## BRIEF:
Print the records below once again, exactly as they were given.

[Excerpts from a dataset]

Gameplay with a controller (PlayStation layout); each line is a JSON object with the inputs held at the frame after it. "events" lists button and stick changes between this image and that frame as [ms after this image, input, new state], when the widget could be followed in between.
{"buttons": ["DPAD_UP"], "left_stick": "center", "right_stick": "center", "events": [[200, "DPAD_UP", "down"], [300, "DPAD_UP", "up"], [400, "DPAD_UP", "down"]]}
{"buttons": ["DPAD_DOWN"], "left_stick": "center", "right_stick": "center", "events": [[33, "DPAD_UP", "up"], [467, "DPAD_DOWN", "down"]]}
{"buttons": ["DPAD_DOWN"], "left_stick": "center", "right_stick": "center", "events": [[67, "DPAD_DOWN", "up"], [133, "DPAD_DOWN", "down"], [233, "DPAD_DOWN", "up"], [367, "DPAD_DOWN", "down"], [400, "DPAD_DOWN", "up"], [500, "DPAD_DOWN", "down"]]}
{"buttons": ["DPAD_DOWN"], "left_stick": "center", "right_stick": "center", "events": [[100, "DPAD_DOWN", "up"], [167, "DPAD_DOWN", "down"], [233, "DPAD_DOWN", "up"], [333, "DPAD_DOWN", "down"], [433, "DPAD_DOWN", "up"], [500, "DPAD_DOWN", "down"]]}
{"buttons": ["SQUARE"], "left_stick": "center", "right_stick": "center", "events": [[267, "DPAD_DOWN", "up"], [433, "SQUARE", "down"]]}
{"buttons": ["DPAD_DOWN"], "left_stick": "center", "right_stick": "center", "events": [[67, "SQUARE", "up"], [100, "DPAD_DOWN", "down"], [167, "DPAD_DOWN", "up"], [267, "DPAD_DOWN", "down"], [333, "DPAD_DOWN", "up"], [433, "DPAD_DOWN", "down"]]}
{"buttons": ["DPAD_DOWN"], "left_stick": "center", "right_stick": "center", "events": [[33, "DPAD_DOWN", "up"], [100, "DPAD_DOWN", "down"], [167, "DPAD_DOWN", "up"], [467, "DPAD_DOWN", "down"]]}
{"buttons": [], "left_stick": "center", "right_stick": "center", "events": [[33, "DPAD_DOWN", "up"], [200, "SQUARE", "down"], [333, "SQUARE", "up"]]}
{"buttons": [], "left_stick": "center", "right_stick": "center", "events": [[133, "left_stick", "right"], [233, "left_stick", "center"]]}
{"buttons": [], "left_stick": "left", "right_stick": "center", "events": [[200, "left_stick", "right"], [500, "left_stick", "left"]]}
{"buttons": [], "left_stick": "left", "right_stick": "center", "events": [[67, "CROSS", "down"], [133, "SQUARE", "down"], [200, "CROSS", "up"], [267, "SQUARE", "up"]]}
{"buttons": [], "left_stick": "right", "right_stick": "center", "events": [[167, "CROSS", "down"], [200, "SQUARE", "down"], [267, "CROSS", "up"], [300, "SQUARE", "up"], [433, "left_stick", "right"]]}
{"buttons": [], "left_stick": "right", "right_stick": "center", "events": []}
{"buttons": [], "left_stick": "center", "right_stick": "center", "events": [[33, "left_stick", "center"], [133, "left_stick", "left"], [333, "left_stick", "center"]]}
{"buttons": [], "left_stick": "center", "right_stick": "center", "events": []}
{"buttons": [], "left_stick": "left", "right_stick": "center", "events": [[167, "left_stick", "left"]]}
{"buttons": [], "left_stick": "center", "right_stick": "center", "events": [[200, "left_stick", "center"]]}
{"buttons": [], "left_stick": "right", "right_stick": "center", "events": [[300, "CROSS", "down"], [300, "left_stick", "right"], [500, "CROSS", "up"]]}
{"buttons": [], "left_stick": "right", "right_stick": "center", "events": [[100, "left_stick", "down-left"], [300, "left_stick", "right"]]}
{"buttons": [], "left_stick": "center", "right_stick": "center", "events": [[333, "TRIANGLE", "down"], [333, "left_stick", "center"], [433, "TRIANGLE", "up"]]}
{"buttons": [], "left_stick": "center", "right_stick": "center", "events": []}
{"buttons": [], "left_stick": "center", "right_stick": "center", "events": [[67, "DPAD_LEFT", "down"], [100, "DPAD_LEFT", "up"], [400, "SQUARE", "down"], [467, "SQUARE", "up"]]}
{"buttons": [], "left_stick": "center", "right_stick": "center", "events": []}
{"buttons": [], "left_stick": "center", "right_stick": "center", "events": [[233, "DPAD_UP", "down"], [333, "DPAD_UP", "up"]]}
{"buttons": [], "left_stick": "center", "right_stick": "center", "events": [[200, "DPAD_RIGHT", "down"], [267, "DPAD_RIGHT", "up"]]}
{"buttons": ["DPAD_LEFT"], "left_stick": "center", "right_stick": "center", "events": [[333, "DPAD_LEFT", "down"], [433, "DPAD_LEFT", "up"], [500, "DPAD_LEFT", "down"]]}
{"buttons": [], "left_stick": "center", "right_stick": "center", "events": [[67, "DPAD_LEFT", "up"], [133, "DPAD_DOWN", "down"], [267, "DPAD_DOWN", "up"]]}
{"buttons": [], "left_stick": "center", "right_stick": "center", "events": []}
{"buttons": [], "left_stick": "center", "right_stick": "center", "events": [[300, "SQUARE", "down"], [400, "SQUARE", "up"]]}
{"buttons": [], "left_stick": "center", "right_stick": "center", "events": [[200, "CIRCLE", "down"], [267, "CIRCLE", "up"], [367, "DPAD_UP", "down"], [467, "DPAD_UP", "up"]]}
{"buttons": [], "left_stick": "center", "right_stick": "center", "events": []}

## RESULT:
Gameplay with a controller (PlayStation layout); each line is a JSON object with the inputs held at the frame after it. "events" lists button and stick changes between this image and that frame as [ms after this image, input, new state], when the widget could be followed in between.
{"buttons": ["DPAD_UP"], "left_stick": "center", "right_stick": "center", "events": [[200, "DPAD_UP", "down"], [300, "DPAD_UP", "up"], [400, "DPAD_UP", "down"]]}
{"buttons": ["DPAD_DOWN"], "left_stick": "center", "right_stick": "center", "events": [[33, "DPAD_UP", "up"], [467, "DPAD_DOWN", "down"]]}
{"buttons": ["DPAD_DOWN"], "left_stick": "center", "right_stick": "center", "events": [[67, "DPAD_DOWN", "up"], [133, "DPAD_DOWN", "down"], [233, "DPAD_DOWN", "up"], [367, "DPAD_DOWN", "down"], [400, "DPAD_DOWN", "up"], [500, "DPAD_DOWN", "down"]]}
{"buttons": ["DPAD_DOWN"], "left_stick": "center", "right_stick": "center", "events": [[100, "DPAD_DOWN", "up"], [167, "DPAD_DOWN", "down"], [233, "DPAD_DOWN", "up"], [333, "DPAD_DOWN", "down"], [433, "DPAD_DOWN", "up"], [500, "DPAD_DOWN", "down"]]}
{"buttons": ["SQUARE"], "left_stick": "center", "right_stick": "center", "events": [[267, "DPAD_DOWN", "up"], [433, "SQUARE", "down"]]}
{"buttons": ["DPAD_DOWN"], "left_stick": "center", "right_stick": "center", "events": [[67, "SQUARE", "up"], [100, "DPAD_DOWN", "down"], [167, "DPAD_DOWN", "up"], [267, "DPAD_DOWN", "down"], [333, "DPAD_DOWN", "up"], [433, "DPAD_DOWN", "down"]]}
{"buttons": ["DPAD_DOWN"], "left_stick": "center", "right_stick": "center", "events": [[33, "DPAD_DOWN", "up"], [100, "DPAD_DOWN", "down"], [167, "DPAD_DOWN", "up"], [467, "DPAD_DOWN", "down"]]}
{"buttons": [], "left_stick": "center", "right_stick": "center", "events": [[33, "DPAD_DOWN", "up"], [200, "SQUARE", "down"], [333, "SQUARE", "up"]]}
{"buttons": [], "left_stick": "center", "right_stick": "center", "events": [[133, "left_stick", "right"], [233, "left_stick", "center"]]}
{"buttons": [], "left_stick": "left", "right_stick": "center", "events": [[200, "left_stick", "right"], [500, "left_stick", "left"]]}
{"buttons": [], "left_stick": "left", "right_stick": "center", "events": [[67, "CROSS", "down"], [133, "SQUARE", "down"], [200, "CROSS", "up"], [267, "SQUARE", "up"]]}
{"buttons": [], "left_stick": "right", "right_stick": "center", "events": [[167, "CROSS", "down"], [200, "SQUARE", "down"], [267, "CROSS", "up"], [300, "SQUARE", "up"], [433, "left_stick", "right"]]}
{"buttons": [], "left_stick": "right", "right_stick": "center", "events": []}
{"buttons": [], "left_stick": "center", "right_stick": "center", "events": [[33, "left_stick", "center"], [133, "left_stick", "left"], [333, "left_stick", "center"]]}
{"buttons": [], "left_stick": "center", "right_stick": "center", "events": []}
{"buttons": [], "left_stick": "left", "right_stick": "center", "events": [[167, "left_stick", "left"]]}
{"buttons": [], "left_stick": "center", "right_stick": "center", "events": [[200, "left_stick", "center"]]}
{"buttons": [], "left_stick": "right", "right_stick": "center", "events": [[300, "CROSS", "down"], [300, "left_stick", "right"], [500, "CROSS", "up"]]}
{"buttons": [], "left_stick": "right", "right_stick": "center", "events": [[100, "left_stick", "down-left"], [300, "left_stick", "right"]]}
{"buttons": [], "left_stick": "center", "right_stick": "center", "events": [[333, "TRIANGLE", "down"], [333, "left_stick", "center"], [433, "TRIANGLE", "up"]]}
{"buttons": [], "left_stick": "center", "right_stick": "center", "events": []}
{"buttons": [], "left_stick": "center", "right_stick": "center", "events": [[67, "DPAD_LEFT", "down"], [100, "DPAD_LEFT", "up"], [400, "SQUARE", "down"], [467, "SQUARE", "up"]]}
{"buttons": [], "left_stick": "center", "right_stick": "center", "events": []}
{"buttons": [], "left_stick": "center", "right_stick": "center", "events": [[233, "DPAD_UP", "down"], [333, "DPAD_UP", "up"]]}
{"buttons": [], "left_stick": "center", "right_stick": "center", "events": [[200, "DPAD_RIGHT", "down"], [267, "DPAD_RIGHT", "up"]]}
{"buttons": ["DPAD_LEFT"], "left_stick": "center", "right_stick": "center", "events": [[333, "DPAD_LEFT", "down"], [433, "DPAD_LEFT", "up"], [500, "DPAD_LEFT", "down"]]}
{"buttons": [], "left_stick": "center", "right_stick": "center", "events": [[67, "DPAD_LEFT", "up"], [133, "DPAD_DOWN", "down"], [267, "DPAD_DOWN", "up"]]}
{"buttons": [], "left_stick": "center", "right_stick": "center", "events": []}
{"buttons": [], "left_stick": "center", "right_stick": "center", "events": [[300, "SQUARE", "down"], [400, "SQUARE", "up"]]}
{"buttons": [], "left_stick": "center", "right_stick": "center", "events": [[200, "CIRCLE", "down"], [267, "CIRCLE", "up"], [367, "DPAD_UP", "down"], [467, "DPAD_UP", "up"]]}
{"buttons": [], "left_stick": "center", "right_stick": "center", "events": []}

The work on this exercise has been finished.